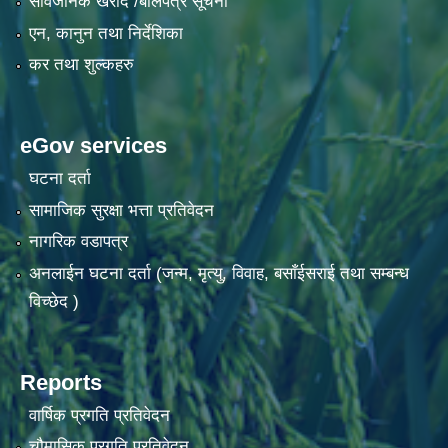
सार्वजनिक खरीद /बोलपत्र सूचना
एन, कानुन तथा निर्देशिका
कर तथा शुल्कहरु
eGov services
घटना दर्ता
सामाजिक सुरक्षा भत्ता प्रतिवेदन
नागरिक वडापत्र
अनलाईन घटना दर्ता (जन्म, मृत्यु, विवाह, बसाँईसराई तथा सम्बन्ध
विच्छेद )
Reports
वार्षिक प्रगति प्रतिवेदन
चौमासिक प्रगति प्रतिवेदन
====================
### How to complete this task
Copy out all the data without changing anything, and drop the pictures.

### Problem solution
सार्वजनिक खरीद /बोलपत्र सूचना
एन, कानुन तथा निर्देशिका
कर तथा शुल्कहरु
eGov services
घटना दर्ता
सामाजिक सुरक्षा भत्ता प्रतिवेदन
नागरिक वडापत्र
अनलाईन घटना दर्ता (जन्म, मृत्यु, विवाह, बसाँईसराई तथा सम्बन्ध
विच्छेद )
Reports
वार्षिक प्रगति प्रतिवेदन
चौमासिक प्रगति प्रतिवेदन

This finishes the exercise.